Task item: In the routing design guidance, which routing protocol is chosen for the example design?

BGP should be used in scenarios where there are 4+ hub locations and 1000+ gateways to provide enterprise class control of routing. BGP also is commonly deployed in highly complex environments where specific route filtering needs to be applied. This is commonly seen when there is a large amounts of mergers and acquisitions and for complex migrations from a legacy WAN to SD-WAN.
OSPF should be used in scenarios where simplicity is desired and the deployment size is under the above mentioned scale. For this example design OSPF is selected.
When advertising routes into the LAN, set the routing metric higher on the standby appliance to ensure that traffic is sent there only during an outage of the first appliance and avoid ECMP. This maintains flow symmetry to help ensure that features such as Boost function properly.
When multiple hubs are interconnected using a back-end interconnect, suboptimal routing must be avoided when introducing SD-WAN hubs. Set the routing metric sufficiently high or use more specific prefixes between the hubs to ensure the SD-WAN overlay is used only when the middle mile is unavailable. A tag should be applied to the routes as they are redistributed from subnet sharing into the IGP. Routes with this tag should then be filtered by other gateways connected by the middle mile. This avoids unwanted transit behavior.
The main goal when designing overlay WAN routing is to simplify the routing design while achieving the desired reachability. Proper IP scheme design is critical to network architectures and especially important in WAN designs.

Entries provided:
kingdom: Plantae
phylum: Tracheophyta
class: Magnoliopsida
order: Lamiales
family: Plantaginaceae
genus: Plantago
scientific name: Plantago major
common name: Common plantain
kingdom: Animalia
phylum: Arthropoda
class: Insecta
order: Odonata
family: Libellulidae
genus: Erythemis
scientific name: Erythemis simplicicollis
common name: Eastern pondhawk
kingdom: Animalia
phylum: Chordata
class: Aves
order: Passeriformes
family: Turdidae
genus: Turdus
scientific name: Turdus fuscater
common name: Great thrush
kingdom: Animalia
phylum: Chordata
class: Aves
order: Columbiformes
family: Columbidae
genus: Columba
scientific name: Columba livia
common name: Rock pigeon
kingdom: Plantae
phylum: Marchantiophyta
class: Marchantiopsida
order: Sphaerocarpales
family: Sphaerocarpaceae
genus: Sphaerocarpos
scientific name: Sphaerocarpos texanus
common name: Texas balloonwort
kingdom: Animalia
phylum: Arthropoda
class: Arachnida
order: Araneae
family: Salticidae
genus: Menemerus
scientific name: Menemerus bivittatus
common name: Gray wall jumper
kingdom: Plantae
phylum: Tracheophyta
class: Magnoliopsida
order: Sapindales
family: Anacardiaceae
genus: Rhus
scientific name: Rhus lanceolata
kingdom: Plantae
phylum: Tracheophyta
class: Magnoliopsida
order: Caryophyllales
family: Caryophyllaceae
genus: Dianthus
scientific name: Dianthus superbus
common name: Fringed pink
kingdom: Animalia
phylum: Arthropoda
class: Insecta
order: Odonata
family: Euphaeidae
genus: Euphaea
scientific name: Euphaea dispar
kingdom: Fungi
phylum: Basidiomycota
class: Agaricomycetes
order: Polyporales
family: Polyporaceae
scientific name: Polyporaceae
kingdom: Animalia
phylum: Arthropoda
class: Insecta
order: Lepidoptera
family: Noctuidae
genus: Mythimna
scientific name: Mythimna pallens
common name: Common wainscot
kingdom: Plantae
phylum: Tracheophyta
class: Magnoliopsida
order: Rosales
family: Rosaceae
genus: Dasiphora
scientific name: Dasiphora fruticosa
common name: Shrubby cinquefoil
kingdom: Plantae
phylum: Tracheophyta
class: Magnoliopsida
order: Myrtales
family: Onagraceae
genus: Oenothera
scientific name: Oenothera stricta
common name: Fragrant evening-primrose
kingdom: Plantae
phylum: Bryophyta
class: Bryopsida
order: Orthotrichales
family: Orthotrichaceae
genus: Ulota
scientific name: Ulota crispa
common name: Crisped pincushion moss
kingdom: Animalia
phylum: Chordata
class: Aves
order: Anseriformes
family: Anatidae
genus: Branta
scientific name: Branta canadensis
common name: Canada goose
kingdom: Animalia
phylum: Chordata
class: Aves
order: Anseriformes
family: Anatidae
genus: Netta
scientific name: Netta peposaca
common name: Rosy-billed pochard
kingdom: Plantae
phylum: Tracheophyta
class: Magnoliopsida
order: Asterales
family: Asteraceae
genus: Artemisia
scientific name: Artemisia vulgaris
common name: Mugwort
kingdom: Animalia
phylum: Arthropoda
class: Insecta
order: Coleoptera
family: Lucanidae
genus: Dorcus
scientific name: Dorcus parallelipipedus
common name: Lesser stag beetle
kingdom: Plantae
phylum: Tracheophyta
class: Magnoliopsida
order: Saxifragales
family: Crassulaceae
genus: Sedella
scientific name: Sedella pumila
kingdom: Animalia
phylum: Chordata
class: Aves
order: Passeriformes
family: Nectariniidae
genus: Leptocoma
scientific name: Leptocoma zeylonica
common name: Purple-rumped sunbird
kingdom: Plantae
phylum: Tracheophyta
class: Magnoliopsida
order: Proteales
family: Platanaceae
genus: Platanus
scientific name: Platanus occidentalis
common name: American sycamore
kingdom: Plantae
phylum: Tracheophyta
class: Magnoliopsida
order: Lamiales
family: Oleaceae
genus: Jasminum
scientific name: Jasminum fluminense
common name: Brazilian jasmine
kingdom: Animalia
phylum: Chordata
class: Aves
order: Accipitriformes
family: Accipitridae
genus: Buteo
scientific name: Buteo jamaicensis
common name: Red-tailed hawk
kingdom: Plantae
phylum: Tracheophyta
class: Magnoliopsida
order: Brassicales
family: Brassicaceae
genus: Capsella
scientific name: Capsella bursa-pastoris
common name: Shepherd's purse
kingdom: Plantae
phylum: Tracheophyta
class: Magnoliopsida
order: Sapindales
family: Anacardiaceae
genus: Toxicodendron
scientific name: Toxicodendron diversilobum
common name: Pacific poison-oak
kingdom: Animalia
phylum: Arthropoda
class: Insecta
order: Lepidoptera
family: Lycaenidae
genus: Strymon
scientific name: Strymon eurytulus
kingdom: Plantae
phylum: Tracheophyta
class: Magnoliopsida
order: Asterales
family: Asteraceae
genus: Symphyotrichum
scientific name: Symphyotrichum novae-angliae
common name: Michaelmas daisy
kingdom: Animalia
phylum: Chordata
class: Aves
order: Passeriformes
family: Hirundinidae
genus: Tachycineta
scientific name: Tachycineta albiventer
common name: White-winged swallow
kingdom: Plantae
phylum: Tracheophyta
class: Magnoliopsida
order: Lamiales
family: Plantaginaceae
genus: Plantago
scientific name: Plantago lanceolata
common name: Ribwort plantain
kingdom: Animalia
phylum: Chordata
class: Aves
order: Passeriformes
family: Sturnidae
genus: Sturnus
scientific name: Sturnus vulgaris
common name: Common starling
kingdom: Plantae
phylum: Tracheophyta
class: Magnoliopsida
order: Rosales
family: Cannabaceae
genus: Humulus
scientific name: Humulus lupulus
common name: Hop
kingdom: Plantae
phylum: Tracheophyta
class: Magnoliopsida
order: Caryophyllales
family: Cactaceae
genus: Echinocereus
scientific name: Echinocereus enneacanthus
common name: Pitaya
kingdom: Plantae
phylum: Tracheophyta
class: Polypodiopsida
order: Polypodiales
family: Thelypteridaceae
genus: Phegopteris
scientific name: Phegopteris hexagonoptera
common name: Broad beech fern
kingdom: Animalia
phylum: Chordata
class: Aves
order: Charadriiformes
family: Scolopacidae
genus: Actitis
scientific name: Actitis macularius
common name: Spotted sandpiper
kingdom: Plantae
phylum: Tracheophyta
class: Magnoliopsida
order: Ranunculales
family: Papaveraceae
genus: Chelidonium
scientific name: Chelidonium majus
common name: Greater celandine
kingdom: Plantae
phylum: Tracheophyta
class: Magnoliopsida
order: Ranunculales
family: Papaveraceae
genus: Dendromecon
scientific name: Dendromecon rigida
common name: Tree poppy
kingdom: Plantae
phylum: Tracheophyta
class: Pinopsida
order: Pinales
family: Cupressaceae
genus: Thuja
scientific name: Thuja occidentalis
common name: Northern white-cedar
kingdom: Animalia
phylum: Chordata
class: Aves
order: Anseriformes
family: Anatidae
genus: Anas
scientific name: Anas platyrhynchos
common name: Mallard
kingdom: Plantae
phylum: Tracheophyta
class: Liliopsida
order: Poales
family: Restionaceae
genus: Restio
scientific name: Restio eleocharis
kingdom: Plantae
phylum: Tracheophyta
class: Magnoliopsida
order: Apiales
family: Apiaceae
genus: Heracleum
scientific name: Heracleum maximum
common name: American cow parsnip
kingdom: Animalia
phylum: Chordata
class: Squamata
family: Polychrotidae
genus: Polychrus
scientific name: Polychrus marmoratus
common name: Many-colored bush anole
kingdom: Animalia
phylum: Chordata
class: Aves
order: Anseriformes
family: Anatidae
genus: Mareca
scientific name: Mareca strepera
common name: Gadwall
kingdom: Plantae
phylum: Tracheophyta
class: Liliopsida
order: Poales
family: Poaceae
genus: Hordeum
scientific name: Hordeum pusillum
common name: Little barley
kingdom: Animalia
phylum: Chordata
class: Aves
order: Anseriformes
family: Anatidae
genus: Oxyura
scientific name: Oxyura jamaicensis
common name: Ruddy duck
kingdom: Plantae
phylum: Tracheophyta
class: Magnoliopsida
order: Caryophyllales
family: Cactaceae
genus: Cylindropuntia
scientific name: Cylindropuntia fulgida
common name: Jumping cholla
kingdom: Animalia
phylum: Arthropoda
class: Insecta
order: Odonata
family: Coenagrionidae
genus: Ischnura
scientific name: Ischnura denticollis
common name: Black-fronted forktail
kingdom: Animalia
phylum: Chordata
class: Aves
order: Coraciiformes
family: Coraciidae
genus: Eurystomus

Result below: OSPF